With 48-hours to deliver a plan, we restricted ourselves to uncontentious past findings and evidence from our files and state data that had already been approved by the Governor’s Office.
We pitched for one large jackpot of $1 million, to make it a no-brainer lead message. The Governor pitched for federal aid, and the million-dollar prize was secured.
We kept it very simple, offering one lucky Washingtonian the chance to win a million dollars - just for getting vaccinated.
The core idea was easy to understand and align with. Like the best incentives, it didn’t try to force anyone to change positions. It gave people a fun and uncontroversial reason to get the shot, instead of waiting to get the shot until 'some other time'.
We also resisted taking the credit. It was a lottery, but it was only branded by the Department of Health; and we designed the campaign to look and feel deliberately unsophisticated, playful, and bright: like a county fairground.
The initiative took off like wildfire.

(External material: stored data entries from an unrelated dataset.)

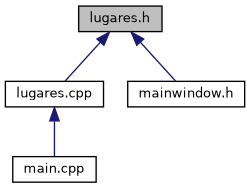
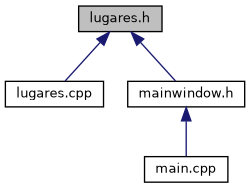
  digraph {
    node [color=black fillcolor=white fontname=Helvetica fontsize=10 shape=record style=filled]
    edge [color=midnightblue dir=back fontname=Helvetica fontsize=10 labelfontname=Helvetica labelfontsize=10 style=solid]
    n1 [fillcolor=grey75 fontcolor=black height=0.2 label="lugares.h" width=0.4]
    n2 [height=0.2 label="lugares.cpp" width=0.4]
    n3 [height=0.2 label="mainwindow.h" width=0.4]
    n4 [height=0.2 label="main.cpp" width=0.4]
    n1 -> n2
    n1 -> n3
-   n2 -> n4
+   n3 -> n4
  }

Every TV nightly news program across Washington state began with a featured story, ensuring that our message would reach everyone. ‘Shot of a Lifetime’ was on 547 TV news stories in its first two weeks.
Within four weeks, 28,500 Washingtonians got vaccinated as a result of our draw entry mechanic.
According to the DOH, “After the announcement of the vaccine lottery on June 3rd, the rate of decline decreased in those 55 and older, stopped in those 18-54, and vaccination rates in unvaccinated individuals showed increases in those ages 12-17.”